◆ Belge ◆
- - -
Adalet ve Hukuk

A. Caner YENİDÜNYA
5 min readMay 1, 2023

Adalet, hakikat, iyi ve güzel gibi belirli bir insanın veya insanların sübjektif fikirlerinden bağımsız bizzat kendi üzerinde temellenmiş rasyonel ve salt bir değeri ifade eder (Gustav Radbruch, Hukukta Bilgelik Dolu Özlü Sözler (Çeviren: Vecdi Aral) İstanbul 2008, s.17). Adalet, bu özelliği ile tüm inanışlardan, kültürlerden bağımsız olarak insanlar tarafından doğal olarak kabul gören bir değer ölçüsüdür. Bu değer, hak ve haksızlık arasındaki mücadeleyi, kötülükle iyilik arasındaki ayırışmayı, doğrulukla yanlışlık arasındaki kopuşu ortaya koyar. Ancak tüm bu kavramlar, işin içerisine insan girdiğinde, birbirine karışır. Herkesin kötüsü ile herkesin iyisi arasında anlayış ve kavrayış farklılıkları mevcuttur. İnsanların hakkını elde ettiği, haksızlığın hakka üstün gelmediği bir oluş, adaletlidir. Adalet herkese hakkının verilmesidir. Ama taraflardan her biri elde ettiğinin ya da kendi isteğinin hak olduğunu ileri sürebilir. Burada altın bir kuraldan bahsedilir; “diğerlerine, diğerlerinin sana nasıl davranmasını istiyorsan öyle davran” (Kelsen, Hans, Adalet Nedir? (Çeviren: Ali Acar) TBB Dergisi, 2013, sayı:107, s.447), ancak “diğerleri nasıl davranmalıdır?” sorusunun cevabı yine bizi belirsiz bir varsayıma yöneltir, bu varsayımın cevabı da kurulu bulunan adil veya gayri adil bir toplum yapısının kurallarında gizlidir. Bu anlamda hak ve haksızlık noktasında adalet, hukuk kurallarının amacını oluşturur ve adalete yönelmeyen bir hukuk anlamını yitirir (Aral, Vecdi, Hukuk ve Hukuk Bilimi Üzerine, 7. Baskı, İstanbul 2012, s.30, 31). Baumann’ın deyimiyle adaleti amaç edinmeyen bir hukuk sistemi, gevezelik ya da maskaralıktan öteye geçemez (Baumann, Jürgen, Einführung in die Rechtwissenschaft, München 1967, s.3, nakleden Aral, s.31).

“Hukuk, adalete yönelik iradedir” (Gustav Radbruch, Hukukta Bilgelik Dolu Özlü Sözler (Çeviren: Vecdi Aral) İstanbul 2008, s.3).
- - -
◆ Görev Yönergeleri ◆
• a. Adalet ve hukuk yazısı şu ifadelerle örtüşüyor mu: (i) Adalet herkese hakkının verilmesidir. (ii) Adalete yönelmeyen bir hukuk anlamını korur. (iii) Baumann'a göre adaleti amaç edinmeyen bir hukuk sistemi gevezelik ya da maskaralıktan öteye geçemez. Her biri için evet ya da hayır deyin ve yazıdan belirleyici sözleri aynen aktarın.
• b. Adalet ve hukuk yazısını son cümlesinden sonrasıyla devam ettirin.

◆ Gösterilen Veriler ◆
- - -
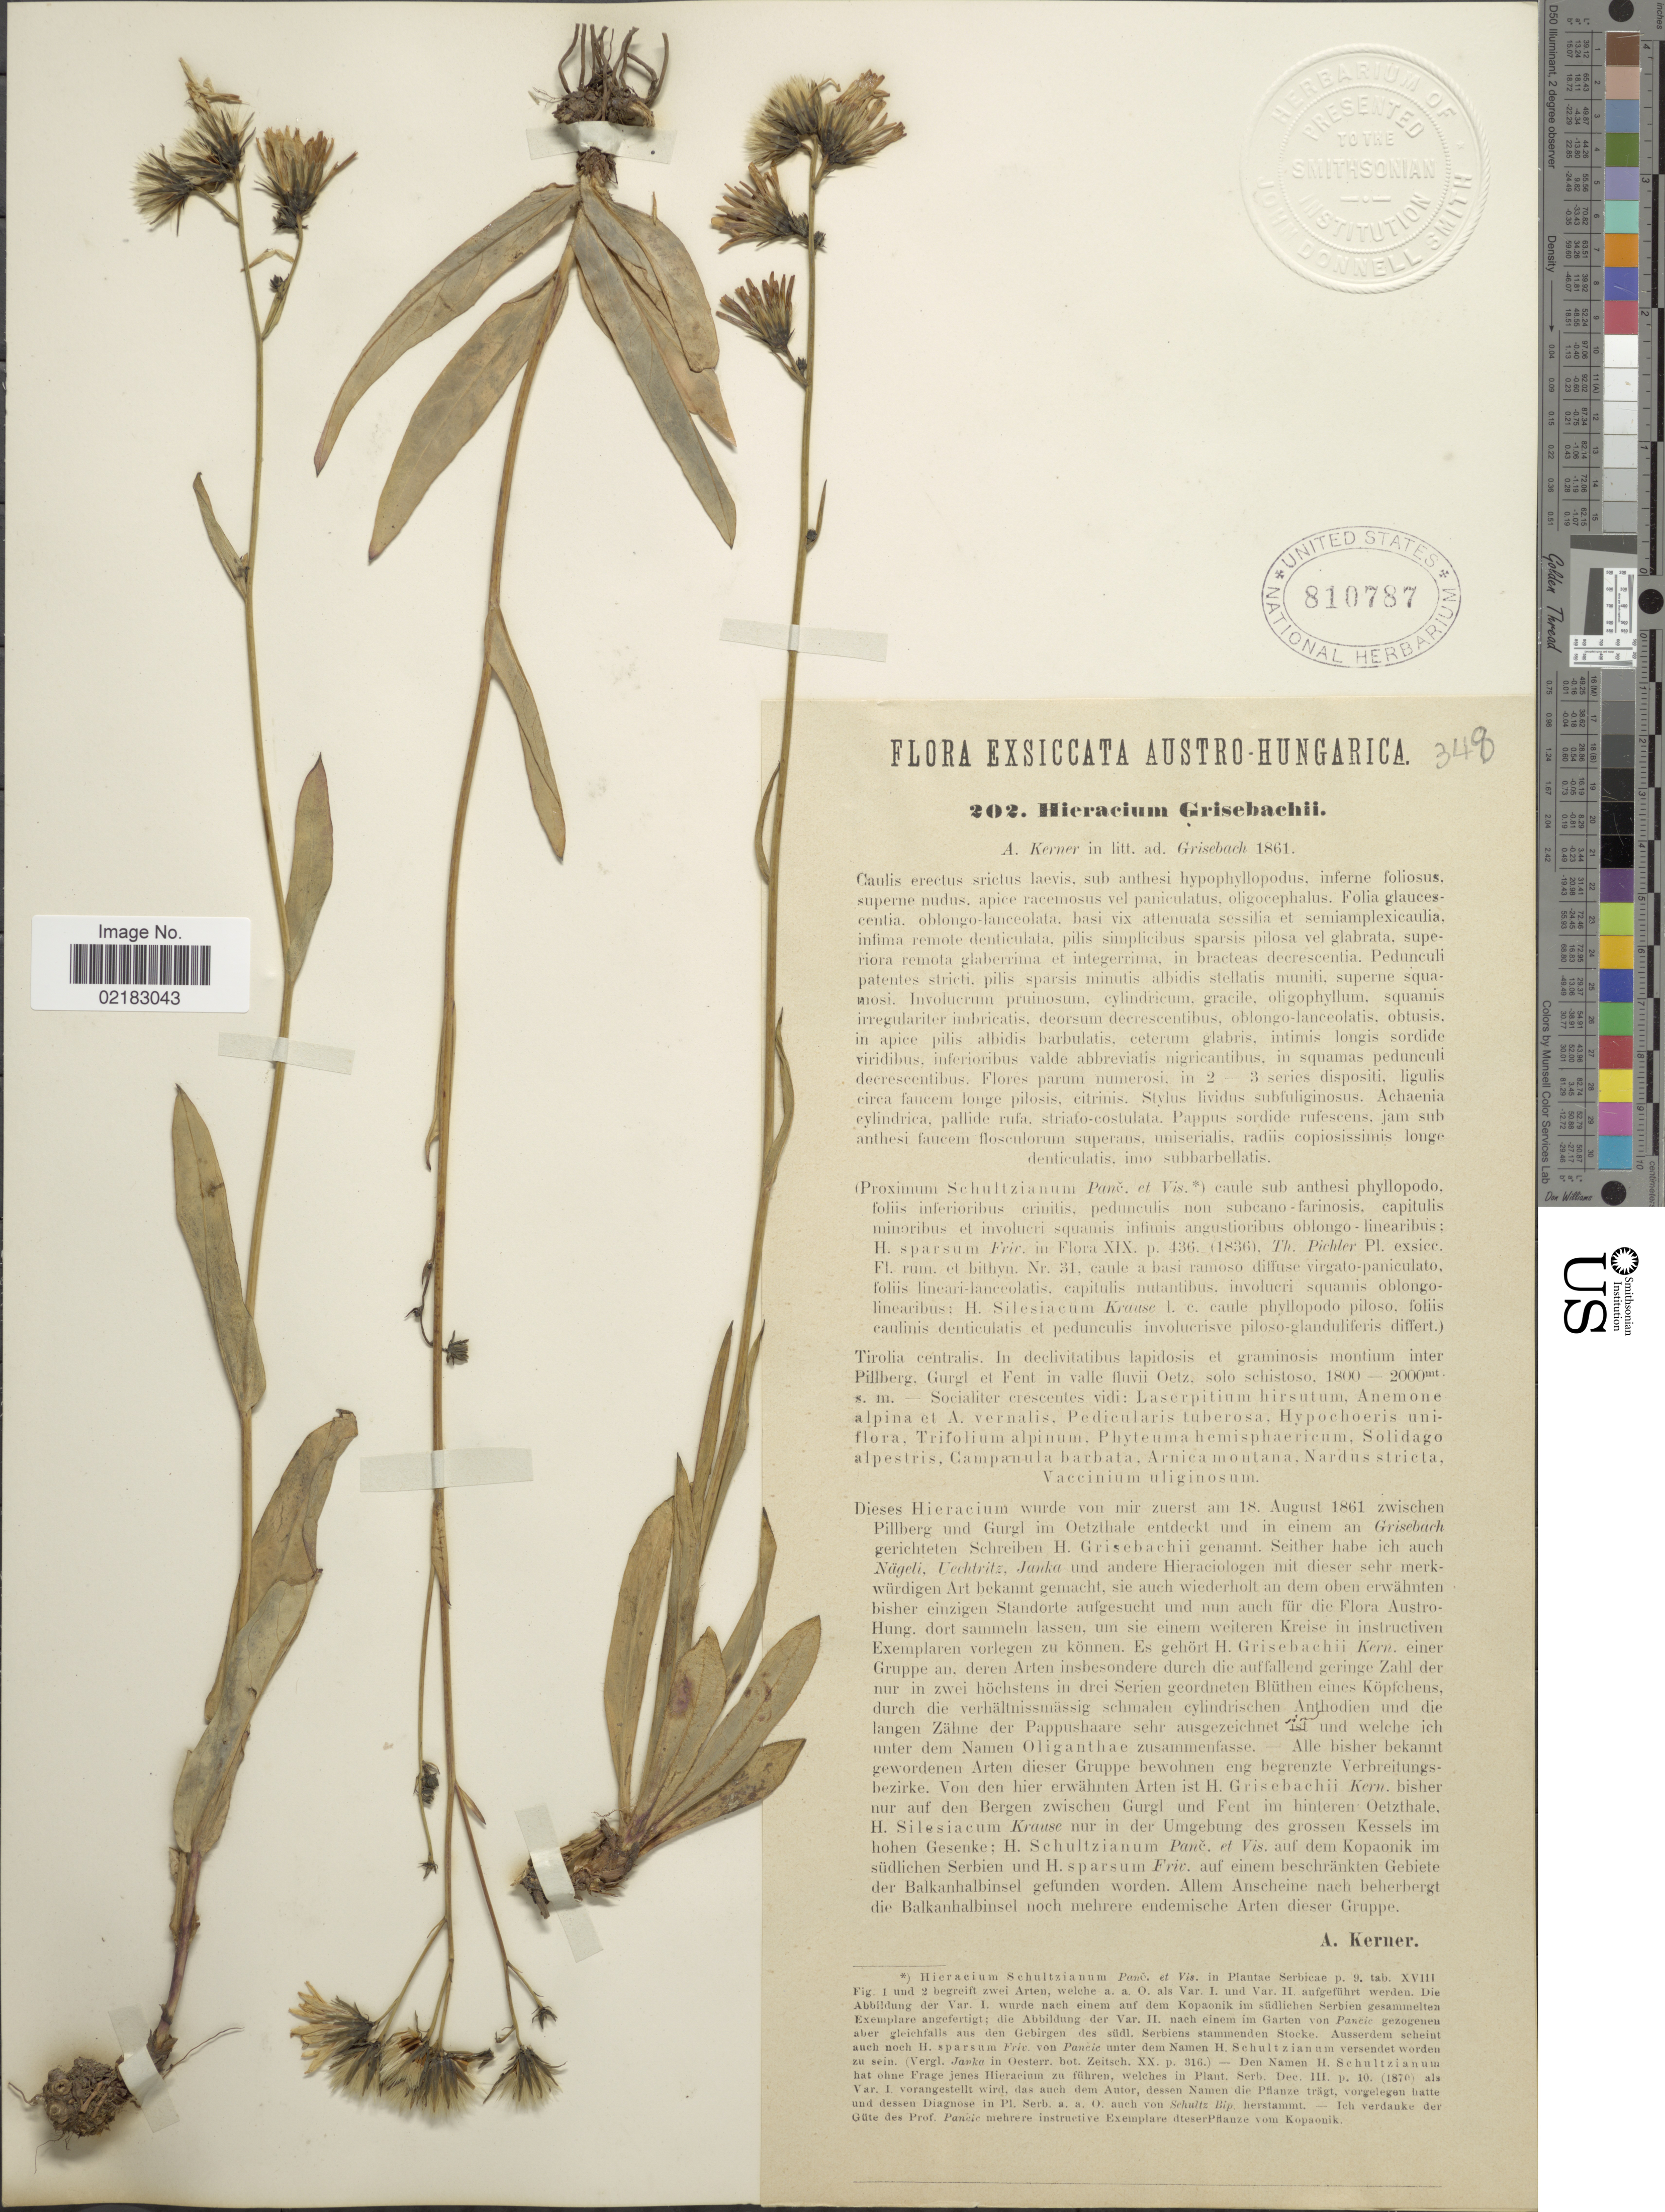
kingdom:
- - -
◆ Yanıtlar ◆
• a.
(i) Evet: "Adalet herkese hakkının verilmesidir."
(ii) Hayır: "adalete yönelmeyen bir hukuk anlamını yitirir"
(iii) Evet: "adaleti amaç edinmeyen bir hukuk sistemi, gevezelik ya da maskaralıktan öteye geçemez"

• b.
“… İnsan haklarını tanımlamak kolaydır; herkes kimseye zarar vermeyen şeyi yapma hakkına sahiptir. Bir şey için bir hakka ya da bir iddiaya sahip olmak basitçe, başka kimseye zarar vermeden, onu yapabilmek, onu alabilmek ya da onu kullanabilmek anlamına gelir… İnsanların kabiliyetleri farklı farklı olsa da hakları eşittir çünkü haklar kabiliyetlere değil, fakat hakkın ahlaki doğası nedeniyle, benzer bir nesnelleşme aşamasındaki aynı yaşama iradesinin kendisini herkeste izhar etmesine dayanır…” (Schopenhauer, Arthur, Hukuk Ahlak ve Siyaset Üzerine (Çeviren:Ahmet Aydoğan), Say Yayınları).

İnsanın davranışlarının sonuçlarını üstlenmesi, iradesinin sorumluluğunu taşıması da adaletin bir gereğidir. İnsan sorumluluk sahibi olursa, özgür olur. İçgüdülerinin, sadece kendi zevklerinin ve isteklerinin esiri bir kimse, sorumluluk taşımadığı takdirde, başkalarının haklarına zarar veren bir saldırgana dönüşür. Sorumluluk, insanın sınırlarını, erdemli davranışın anahtarını verir ve böylece birey özgürleşir. İnsanın davranışlarının sonuçlarını hesap etmesi, onların mesuliyetini yüklenmesi birey olmanın en belirgin özelliğidir. Adalet bir hakikat arayışıdır, bu arayış özgür bireyler tarafından gerçekleştirilebilir. Özgürlük ancak hoşgörünün hâkim olduğu, adaletli bir toplumda tam anlamıyla gerçekleşebilir.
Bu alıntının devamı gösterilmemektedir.